Published June 22, 2021
Patients with Alzheimer’s disease and their families may be understandably enthusiastic about the Food and Administration’s recent approval of aducanumab, but a University at Buffalo expert in geriatrics cautions against unequivocal enthusiasm for the drug.
“No doubt we all are eager to have disease-modifying treatments for Alzheimer’s disease and other dementias,” says Bruce Troen, chief of the Division of Geriatrics and Palliative Medicine in the Department of Medicine at the Jacobs School of Medicine and Biomedical Sciences and director of the Center of Excellence for Alzheimer’s Disease. “Indeed, many families are desperately eager for any treatment that might mitigate the disease.”
But, he notes, “unequivocal enthusiasm for the FDA’s action on aducanumab might not be in the best interests of patients.”
Among the issues with aducanumab that Troen says have been cited by the American Geriatrics Society include incomplete and ambiguous findings from the drug’s two clinical trials, both of which were stopped half-way through and for which only one may have shown benefit in a statistical analysis of the data. “The research from that trial has not been published in a peer-reviewed journal,” he says. “The data also do not address whether the results are generalizable to all older adults without exacerbating health disparities.”
Troen says that it remains unclear as to whether the drug provides a benefit for the majority of Alzheimer’s patients. Participants in the trial had either mild cognitive impairment or mild Alzheimer’s disease. The American Geriatrics Society concluded that the clinical significance of any possible improvement was not clear. He also points out that those with moderate and advanced dementia were not enrolled in the trial.
“Even with accepted medications for Alzheimer’s, the benefit at best is modest,” he says. “My approach is to look for non-pharmacological solutions as much as possible. And for the behavioral and psychological symptoms associated with dementia — particularly in advanced cases, there’s abundant evidence that non-pharmacological approaches are superior and that existing pharmacological approaches can even be detrimental.
“People say that there is no treatment for Alzheimer’s disease and dementia,” says Troen. “The fact is, we do treat patients. Although at this time we do not have disease-modifying approaches, we do our best to maintain as much as possible the quality of life for the patient. The geriatrics perspective is to bring a holistic approach to the individual, to marshal an interdisciplinary team with the best supportive environment, appropriate family support and social services in addition to providing the best possible medical care in order to mitigate the impact of comorbidities.”
He notes that just like hypertension, Alzheimer’s and dementia cannot be cured, but they can be well-managed.
“Health care providers are always eager to treat a disease, and we know how desperately eager families are to have something that might benefit the patient,” he continues. “Because this may not be that drug, I’m really concerned that there’ll be a rush, nevertheless, to prescribe the drug, but that they will find that it’s not going to yield major improvements.”
Troen notes that, as with any drug, there are side effects.
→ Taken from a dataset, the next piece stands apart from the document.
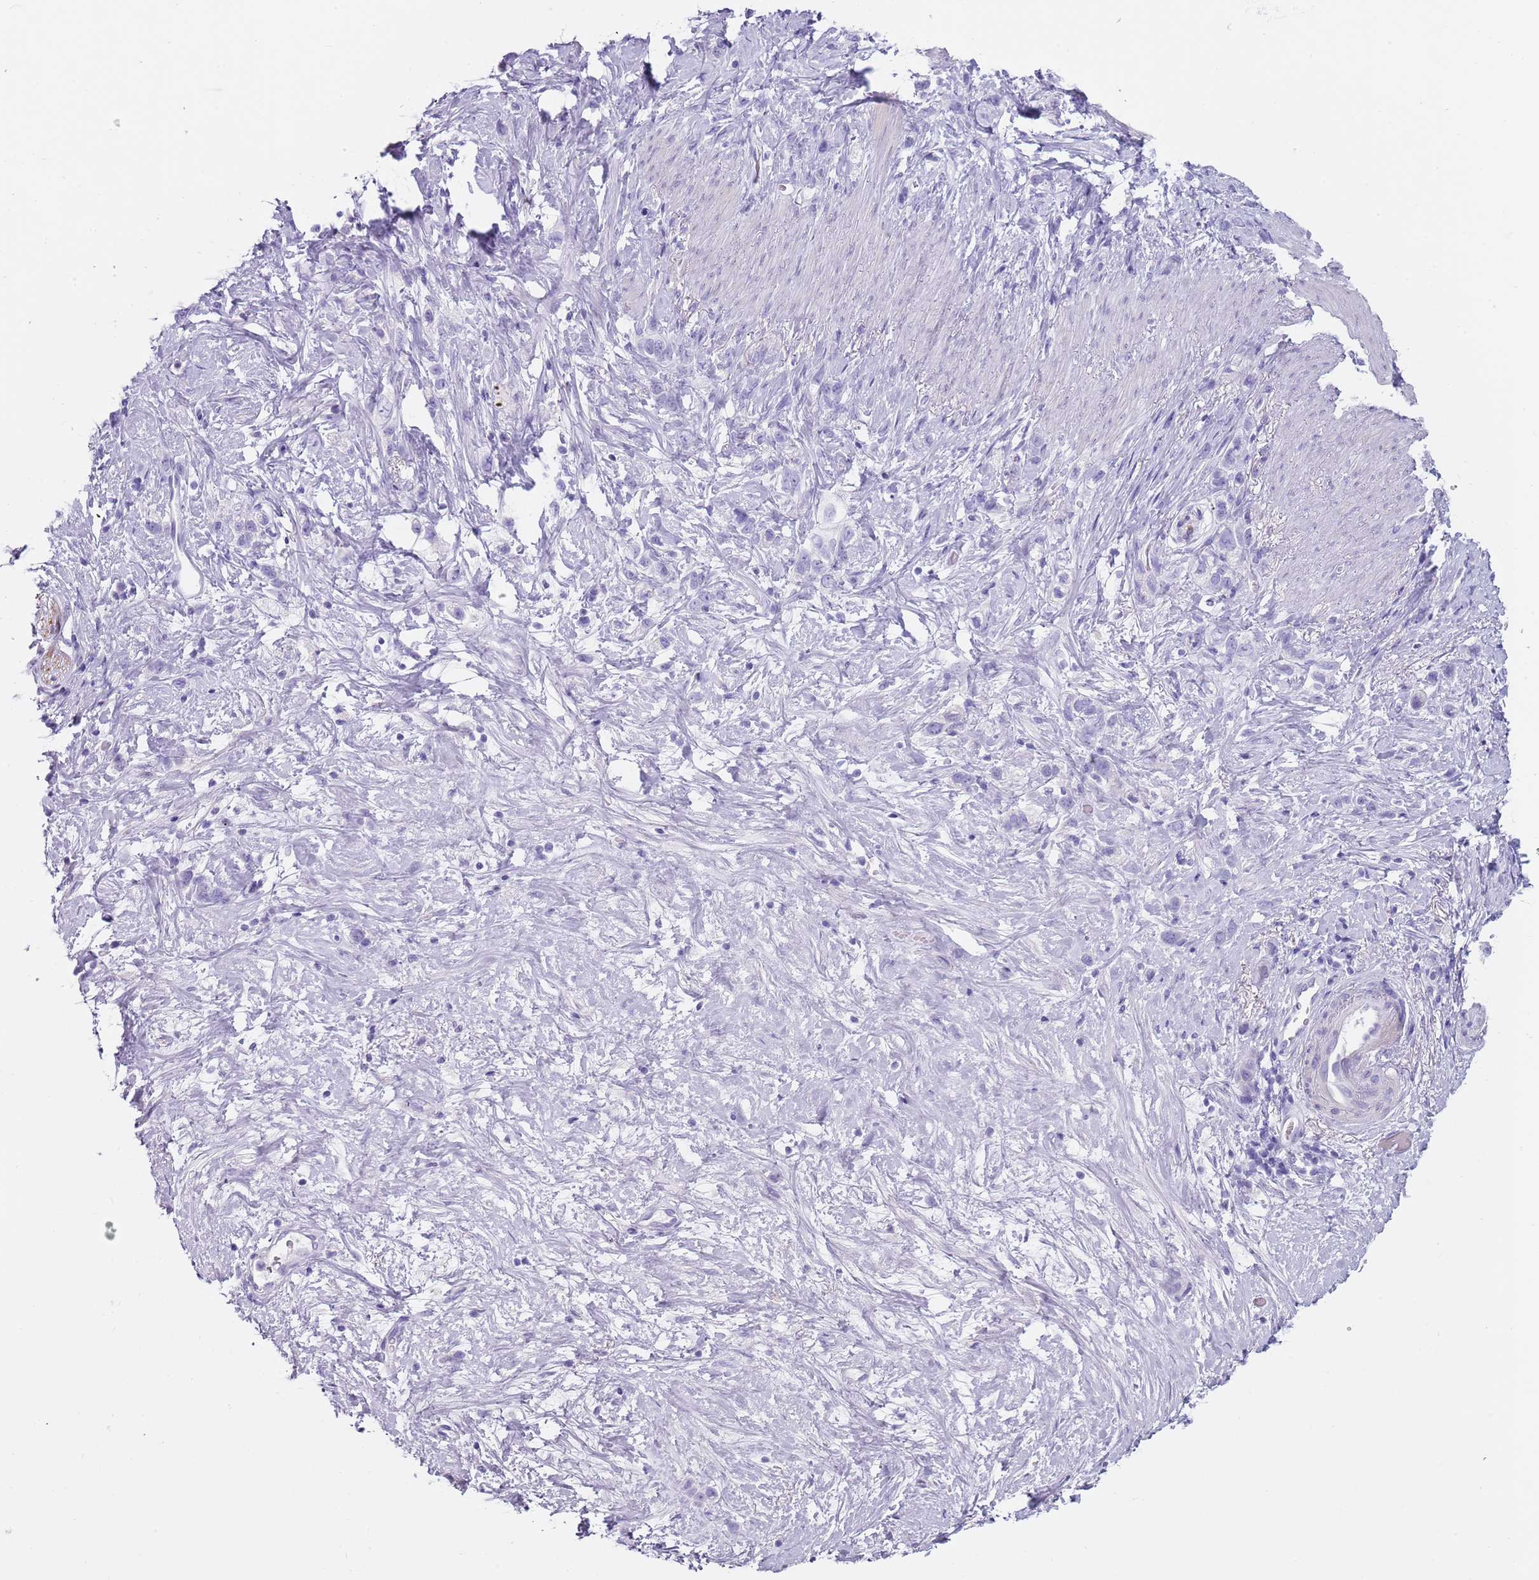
{"staining": {"intensity": "negative", "quantity": "none", "location": "none"}, "tissue": "stomach cancer", "cell_type": "Tumor cells", "image_type": "cancer", "snomed": [{"axis": "morphology", "description": "Adenocarcinoma, NOS"}, {"axis": "topography", "description": "Stomach"}], "caption": "Immunohistochemical staining of human stomach cancer reveals no significant staining in tumor cells.", "gene": "NBPF20", "patient": {"sex": "female", "age": 65}}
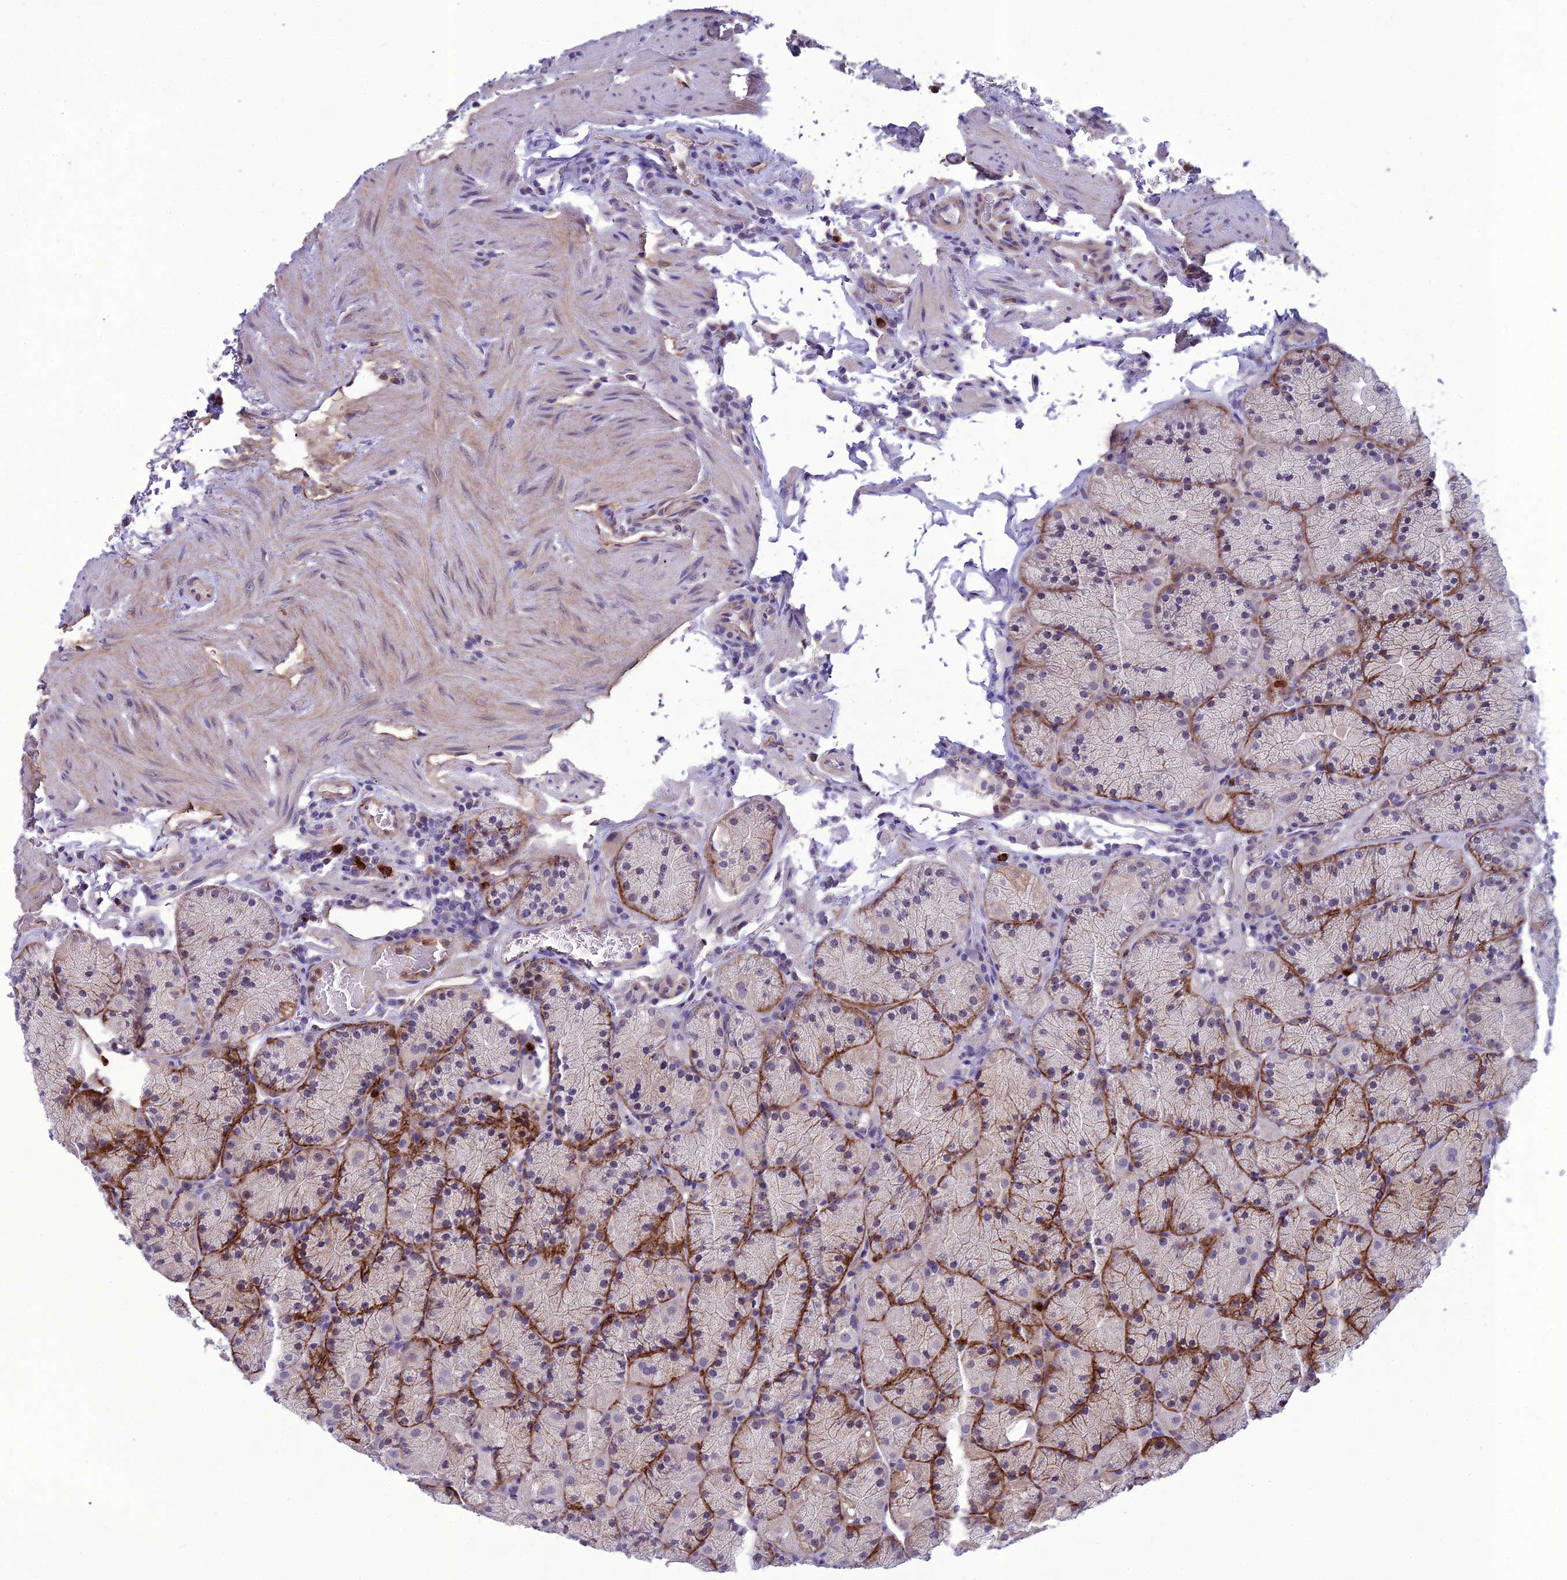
{"staining": {"intensity": "moderate", "quantity": "<25%", "location": "cytoplasmic/membranous"}, "tissue": "stomach", "cell_type": "Glandular cells", "image_type": "normal", "snomed": [{"axis": "morphology", "description": "Normal tissue, NOS"}, {"axis": "topography", "description": "Stomach, upper"}, {"axis": "topography", "description": "Stomach, lower"}], "caption": "This image shows immunohistochemistry (IHC) staining of normal stomach, with low moderate cytoplasmic/membranous expression in approximately <25% of glandular cells.", "gene": "BBS7", "patient": {"sex": "male", "age": 80}}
In one of the trials, the higher dose was accompanied by potentially serious side effects of brain swelling and brain hemorrhages in one third and one fifth of the participants, respectively. In addition, there are no clear guidelines about which patients should be considered for treatment, how they should be tested in advance, and whether there is reimbursement for testing and/or treatment.
“And perhaps just as importantly, if people perceive there might be a definitive treatment for Alzheimer’s, why would they enroll in a clinical trial for another drug in development? I’m very concerned that this might put a damper on future investigations and clinical trials for other Alzheimer’s drugs in the pipeline,” he says.
“As geriatricians, we have a special opportunity and responsibility to address the entire gamut of medical, social and humanistic issues that arise when seeking to maintain and hopefully enhance the quality of life of dementia patients and their families. It is not compellingly clear to me at this time whether aducanumab should be included in the arsenal of therapeutic interventions.”